Where did your username come from?
Where'd you all get your usernames from?
As for me, when I was a kid, my friend and I would pretend to be spies and sneak around. And my friend's dad would refer to me as Agentcel, because I was a spy agent, and cel are my initials. So he used to just walk in and say "hey Agentcel, how's the mission goin'?" That's where I got mine, what about you guys?
As for me, when I was a kid, my friend and I would pretend to be spies and sneak around. And my friend's dad would refer to me as Agentcel, because I was a spy agent, and cel are my initials. So he used to just walk in and say "hey Agentcel, how's the mission goin'?" That's where I got mine, what about you guys?
Comments
Mine came from a bootleg Radiohead CD given to me on my birthday a good few years back...
The track just before the encore started had about 90 seconds of pure cheering and was named Waiting For The Encore...
Hence the name. I've been using it ever since! It's a bit long i know but i don't care...
I'd rather just be Tanya. The only Tanya. Tanya@hotmail.com. Tanya here, Tanya there. T - A - N - Y - A.
Nothing much more to it, sorry.
Nobody was around to claim it as theirs, so I decided to pull it out. The moment I touched it I felt great pressure in my body, like when you are in an airplane taking off, except much stronger. The world swirled around me, and the collossal pressure on my chest caused me to pass out.
When I came to I was no longer on my college campus. I was lying in a gigantic hallway, or throne room, I couldn't really tell. The entire area was shifting in color, much like the strange rod I touched. It must have been some sort of warping device, I concluded. As I got up and began walking down the hallway, I could see something moving at the end.
I cautiously walked towards it. A massive, flat rune-like object was hovering and rotating in the air. It was radiating a faint light, and somehow I instantly knew that this thing was sentient. I heard a voice in my head telling me not to be afraid, that it was here to help. Our entire planet was in danger, and it would soon be overrun by a dark force from another dimension. The voice told me what they were called, but I think in order to actually recreate the sound I need a second tongue.
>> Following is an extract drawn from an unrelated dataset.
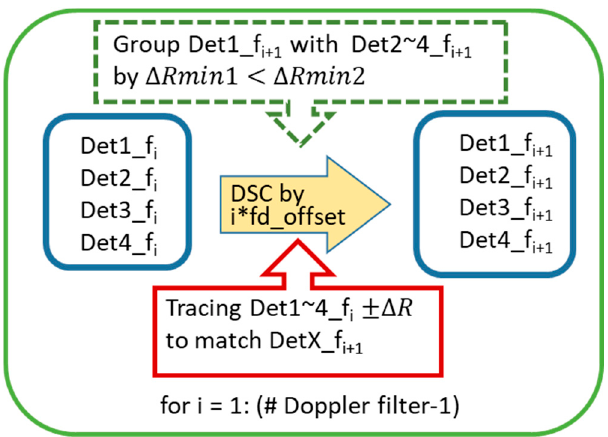
Figure 10. The processing flowchart of one Doppler filter in the multi-Doppler-shift-compensation (MDSC) scheme.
The rune then told me that the fate of mankind would rest on me, the Serephel.
I tried to ask questions, but the rune interrupted and said that there was no time. It was weak and could not hold me in the temporary reality any longer. The room began to shake, and I could feel that g-force pressure building on me again. My world began to spin again, but this time I managed to hold onto consciousness.
When the world stopped spinning I was lying in the grass underneath the tree. The mysterious warping rod was gone too. I made my way back home, and then I registered the name Serephel on the Orange Belt.
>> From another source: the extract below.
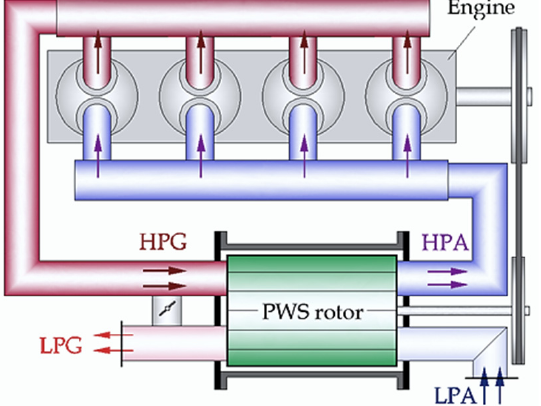
Figure 2. Pressure wave supercharger arrangement [6], Reprinted/adapted with permission from Ref. [12]. 2020, The Romanian Journal of Technical Sciences. Applied Mechanics.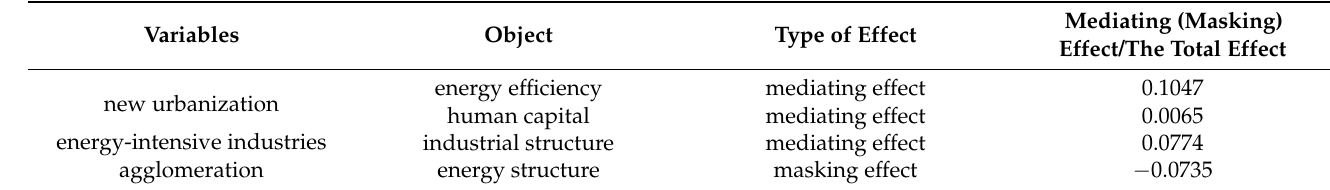
Table 7. Summary of the mechanism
Now I know it's just stupid and I want to change it, but Mario is a meany
As for me, I was given the nickname Behemoth independently by several unrelated groups of people over the course of my life. So I figure it must suit me.
Long story still moderately long: I drew that thing that is my current avatar waaaaay back in the 6th grade. Like, in the 90's and stuff. back when I was less than half as old as I am now. Anyway, I drawed it up and underneath it I happened to write "X'o'Lore". See, that was this little guy's name. Also, since it was a strange name that was is not used by any other person in the whole world that I knew of, I used it as a name for my email address and later username.
Things of a similar style to that guy once upon a time littered all my notebooks and papers that I had in school. Also stick people. My god I had some sort of purely random stickman comic that went on for long enough to fill a couple notebooks entirely on its own. I still have these notebooks. They are in my private collection and there they shall remain for the good of the world.
Bringing exactly that to the forums whenever I want to.
Wanna do my physics homework?
No. I have to worry about my own ass in Biology, which I'm much worse at.
Our freshman year there was this guy who lived on our floor who (attempted to) play Diablo with us. Unfortunately, he started getting into it hardcore when we started coming off the high. He would stop Ryan to talk about how he was trying to create a melee sorceress... and always getting his ass handed to him. What a strange person...
EDIT: I have a melee sorc. It was the best tank character I had in Nightmare difficulty, but there are too many mana burn monsters on Hell difficulty to function well. But this is not for PvP. I hate PvP and internet play in general. Needs moar LAN.
I had one barb that had an awesome helmet to shapeshift into a druid wolf. He had leech life and everything, and combined with the leeching abilities of his equipment, he was quite good. Good times.
I used to be FilleAuFish - which I pronounce as filet-aw-fish. it's close enough to Filet-o-fish that I think it's clever.
Actually, no. For one thing, the character only bit bad guys. For another, she had super-stealth, and we didn't play long enough for the other characters to see her real form. They just saw the human-sized alter ego.
12 was not a good year. I've been Grand Bahamut ever since, though.